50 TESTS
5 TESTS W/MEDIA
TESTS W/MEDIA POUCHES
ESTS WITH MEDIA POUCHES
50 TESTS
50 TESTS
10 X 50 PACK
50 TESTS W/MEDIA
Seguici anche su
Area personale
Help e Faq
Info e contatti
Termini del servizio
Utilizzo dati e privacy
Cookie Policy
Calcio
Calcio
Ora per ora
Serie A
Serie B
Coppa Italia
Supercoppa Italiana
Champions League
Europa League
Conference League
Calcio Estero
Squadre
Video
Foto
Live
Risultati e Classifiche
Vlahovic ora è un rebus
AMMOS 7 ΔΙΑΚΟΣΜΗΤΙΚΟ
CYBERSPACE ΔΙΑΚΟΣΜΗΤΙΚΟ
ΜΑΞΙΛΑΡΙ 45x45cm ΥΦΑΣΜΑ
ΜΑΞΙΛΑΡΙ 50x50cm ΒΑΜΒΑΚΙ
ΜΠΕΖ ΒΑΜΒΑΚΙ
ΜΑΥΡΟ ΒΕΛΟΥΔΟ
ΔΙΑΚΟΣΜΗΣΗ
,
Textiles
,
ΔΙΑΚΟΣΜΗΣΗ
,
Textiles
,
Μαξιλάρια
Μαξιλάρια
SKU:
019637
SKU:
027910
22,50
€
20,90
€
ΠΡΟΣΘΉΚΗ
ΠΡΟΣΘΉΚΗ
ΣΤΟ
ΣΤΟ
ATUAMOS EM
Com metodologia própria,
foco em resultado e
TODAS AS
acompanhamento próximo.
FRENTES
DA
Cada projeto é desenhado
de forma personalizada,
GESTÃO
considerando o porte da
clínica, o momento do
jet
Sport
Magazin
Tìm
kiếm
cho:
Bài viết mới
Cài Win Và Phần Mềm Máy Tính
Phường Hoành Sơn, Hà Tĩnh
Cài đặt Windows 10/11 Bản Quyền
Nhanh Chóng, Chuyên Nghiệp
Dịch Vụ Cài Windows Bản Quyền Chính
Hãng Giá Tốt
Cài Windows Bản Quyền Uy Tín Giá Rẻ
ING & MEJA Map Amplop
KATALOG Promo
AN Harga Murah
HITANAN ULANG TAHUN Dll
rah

***

About this exercise:
Lay out every line from the first line of the items through the line containing "ΜΑΞΙΛΑΡΙ 45x45cm ΥΦΑΣΜΑ" as a JSON list of strings, one string per line, leaving out blank lines.

Task answer:
[
  "50 TESTS",
  "5 TESTS W/MEDIA",
  "TESTS W/MEDIA POUCHES",
  "ESTS WITH MEDIA POUCHES",
  "50 TESTS",
  "50 TESTS",
  "10 X 50 PACK",
  "50 TESTS W/MEDIA",
  "Seguici anche su",
  "Area personale",
  "Help e Faq",
  "Info e contatti",
  "Termini del servizio",
  "Utilizzo dati e privacy",
  "Cookie Policy",
  "Calcio",
  "Calcio",
  "Ora per ora",
  "Serie A",
  "Serie B",
  "Coppa Italia",
  "Supercoppa Italiana",
  "Champions League",
  "Europa League",
  "Conference League",
  "Calcio Estero",
  "Squadre",
  "Video",
  "Foto",
  "Live",
  "Risultati e Classifiche",
  "Vlahovic ora è un rebus",
  "AMMOS 7 ΔΙΑΚΟΣΜΗΤΙΚΟ",
  "CYBERSPACE ΔΙΑΚΟΣΜΗΤΙΚΟ",
  "ΜΑΞΙΛΑΡΙ 45x45cm ΥΦΑΣΜΑ"
]